SUPPLIED PASSAGE:
=-=-=-=-=
One part of the ruling that may have benefited from additional elaboration was the discussion of the dismissal of the FTCA claims. The district court dismissed the FTCA claims for lack of subject-matter jurisdiction upon concluding that the plaintiffs alleged only intentional torts. The Fourth Circuit did not address this basis of the district court’s opinion, but instead affirmed on the alternative ground that the claims were filed too late. The panel treated this late filing as a defect in subject-matter jurisdiction. By doing so, the panel avoided the need to address whether the federal government’s motion to dismiss for untimeliness, filed just one week before oral argument, was itself untimely.

The Fourth Circuit relied on circuit precedent, Gould v. United States, 905 F.2d 738 (4th Cir. 1990) (en banc), that treats filing outside of the FTCA statute of limitations as a jurisdictional defect. The Gould decision, however, predates a series of cases in the past several years in which the Supreme Court has reconsidered the “jurisdictionality” of various rules.

I have not undertaken extensive independent research, but this analysis by Adam Bain (Senior Counsel, Environmental Torts Section, Torts Branch, Civil Division, United States Department of Justice) indicates that, as of November 2010, the circuits were split on the jurisdictionality of the FTCA statute of limitations. The closest on-point Supreme Court precedent appears to be John R. Sand & Gravel Co. v. United States, 552 U.S. 130 (2008). In John R. Sand, the Supreme Court held that the statute of limitations for bringing claims against the United States in the United States Court of Federal Claims was jurisdictional.

It very well could be that a thorough analysis of the continuing viability of Gould in light of intervening Supreme Court jurisdictionality precedent  (or even some quick research identifying a controlling precedent containing such analysis) would reveal that the panel’s decision to treat the FTCA statute of limitations as jurisdictional was correct. But the casual invocation of Gould appears to be too quick.
=-=-=-=-=
TASKS TO COMPLETE:
a) Retype the stretch of the commentary on the Fourth Circuit ruling from "The Fourth Circuit relied" through "of various rules.".
b) Answer these questions using the commentary on the Fourth Circuit ruling:
(i) On what ground did the district court dismiss the FTCA claims?
(ii) How long before oral argument did the federal government file its motion to dismiss for untimeliness?
(iii) What did the Supreme Court hold in John R. Sand & Gravel Co. v. United States?
=-=-=-=-=
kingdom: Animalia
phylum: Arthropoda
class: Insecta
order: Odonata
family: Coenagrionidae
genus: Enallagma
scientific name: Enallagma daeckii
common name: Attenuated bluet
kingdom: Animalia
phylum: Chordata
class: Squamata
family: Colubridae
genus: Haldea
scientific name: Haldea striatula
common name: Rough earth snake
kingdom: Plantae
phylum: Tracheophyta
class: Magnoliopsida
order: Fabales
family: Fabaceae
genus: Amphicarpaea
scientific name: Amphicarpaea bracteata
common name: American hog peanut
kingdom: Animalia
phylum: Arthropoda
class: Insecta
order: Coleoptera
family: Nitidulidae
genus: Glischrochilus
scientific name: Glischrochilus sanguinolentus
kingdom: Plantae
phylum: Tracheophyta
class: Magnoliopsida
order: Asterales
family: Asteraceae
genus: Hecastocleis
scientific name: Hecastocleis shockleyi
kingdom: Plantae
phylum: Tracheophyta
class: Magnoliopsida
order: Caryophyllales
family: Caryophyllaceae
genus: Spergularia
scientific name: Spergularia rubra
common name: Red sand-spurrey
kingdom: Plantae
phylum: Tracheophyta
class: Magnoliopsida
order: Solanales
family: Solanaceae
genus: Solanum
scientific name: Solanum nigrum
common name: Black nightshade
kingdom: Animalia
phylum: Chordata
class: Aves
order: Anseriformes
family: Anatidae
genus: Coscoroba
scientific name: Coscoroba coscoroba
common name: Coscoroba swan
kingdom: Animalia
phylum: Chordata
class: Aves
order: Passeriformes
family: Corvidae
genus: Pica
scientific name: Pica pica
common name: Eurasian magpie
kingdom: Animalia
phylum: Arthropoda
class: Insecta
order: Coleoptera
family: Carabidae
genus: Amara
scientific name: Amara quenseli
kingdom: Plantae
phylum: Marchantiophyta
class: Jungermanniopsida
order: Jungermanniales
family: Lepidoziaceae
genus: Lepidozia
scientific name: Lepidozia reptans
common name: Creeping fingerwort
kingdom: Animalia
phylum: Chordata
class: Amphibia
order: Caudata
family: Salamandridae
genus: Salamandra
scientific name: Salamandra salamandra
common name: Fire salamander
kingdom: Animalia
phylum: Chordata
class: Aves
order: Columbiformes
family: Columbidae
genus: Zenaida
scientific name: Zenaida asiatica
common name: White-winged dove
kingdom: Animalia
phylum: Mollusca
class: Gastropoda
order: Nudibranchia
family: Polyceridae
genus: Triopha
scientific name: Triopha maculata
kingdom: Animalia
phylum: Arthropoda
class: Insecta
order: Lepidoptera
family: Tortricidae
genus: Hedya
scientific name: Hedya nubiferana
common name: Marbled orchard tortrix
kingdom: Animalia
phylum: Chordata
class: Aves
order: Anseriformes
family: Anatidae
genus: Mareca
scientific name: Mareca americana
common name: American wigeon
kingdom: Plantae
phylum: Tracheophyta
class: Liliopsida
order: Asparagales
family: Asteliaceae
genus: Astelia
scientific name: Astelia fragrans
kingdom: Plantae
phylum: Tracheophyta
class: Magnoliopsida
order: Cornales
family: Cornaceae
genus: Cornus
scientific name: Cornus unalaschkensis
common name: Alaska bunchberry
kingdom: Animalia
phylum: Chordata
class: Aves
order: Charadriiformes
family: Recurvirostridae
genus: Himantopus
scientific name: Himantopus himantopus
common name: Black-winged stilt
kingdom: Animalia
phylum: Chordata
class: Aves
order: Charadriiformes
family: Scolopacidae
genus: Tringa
=-=-=-=-=
SOLUTIONS TO THE TASKS:
a)
The Fourth Circuit relied on circuit precedent, Gould v. United States, 905 F.2d 738 (4th Cir. 1990) (en banc), that treats filing outside of the FTCA statute of limitations as a jurisdictional defect. The Gould decision, however, predates a series of cases in the past several years in which the Supreme Court has reconsidered the “jurisdictionality” of various rules.

b)
(i) Lack of subject-matter jurisdiction, after concluding that the plaintiffs alleged only intentional torts.
(ii) One week.
(iii) That the statute of limitations for bringing claims against the United States in the United States Court of Federal Claims was jurisdictional.